A few months ago I wrote a short piece about Irish Sam, an Irish jihadist plying his trade in Syria and, one has to say plying his trade successively, as I haven't seen any reports of his death. He's related by marriage to Mahdi al Harati, who has also lived in Ireland for many years and, like his brother in law, has spent time in Syria, although he is better known for his 'work' in Libya as commander of the Tripoli Revolutionary Brigade.
It seems that al Harati is following a hallowed Irish tradition of going abroad to make their political fame and fortune. Think of America and Irish politicians for example and only one name will spring to mind - Kennedy. The only reason we remember the Kennedy's is the manner and regularity of their deaths, so there's a lot more interesting Irish American duckers and divers out there.
Take one Timothy Daniel Sullivan, a New York politician who controlled Manhattan's Bowery and Lower East Side districts as a prominent figure within Tammany Hall. He was euphemistically known as "Dry Dollar", as the "Big Feller", and, later, as "Big Tim". During the late 19th and early 20th centuries, he controlled much of the city's criminal activities; or James Michael Curley in/famous for his four terms as Democratic mayor of Boston, and one term as Governor of Massachusetts. He also served twice in the United States House of Representatives. He also served two prison sentences but was so popular that he was re elected mayor whilst a guest of the state; or John Kelly of New York City, known, ironically of course, as "Honest John", boss of Tammany Hall and a U.S. Representative from New York during the mid 19th century where he was able to amass a vast fortune, estimated at $800,000 by 1867, through fair means and foul.

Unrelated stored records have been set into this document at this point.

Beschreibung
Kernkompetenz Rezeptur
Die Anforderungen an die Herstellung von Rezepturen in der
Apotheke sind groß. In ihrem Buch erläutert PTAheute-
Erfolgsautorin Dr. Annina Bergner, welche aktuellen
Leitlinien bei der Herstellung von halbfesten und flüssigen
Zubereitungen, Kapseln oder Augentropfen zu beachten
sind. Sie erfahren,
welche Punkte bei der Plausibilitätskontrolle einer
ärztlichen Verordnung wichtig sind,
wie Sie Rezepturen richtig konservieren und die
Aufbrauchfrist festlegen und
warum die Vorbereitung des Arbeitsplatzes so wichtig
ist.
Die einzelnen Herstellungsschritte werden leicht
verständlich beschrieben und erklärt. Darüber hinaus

The list is almost endless of Irishmen who have left to make something of themselves, regardless of means and method, and whilst al Harati may not seem typical of the bunch, he does fit in, albeit a tad uncomfortably. Dependent on what you want to believe, al Harati is either a warrior for God, a CIA deep cover asset or had some involvement in the killing of Christopher Stevens, the US ambassador to Libya in 2012 - all equally disreputable and probable.
It seems that al Harati, who has been back in Libya since late 2012 was elected or selected by Tripoli's new municipal council to be mayor of Libya's capital. As the country descends further into sectarian and political chaos, the capital has a boss who has made his bones.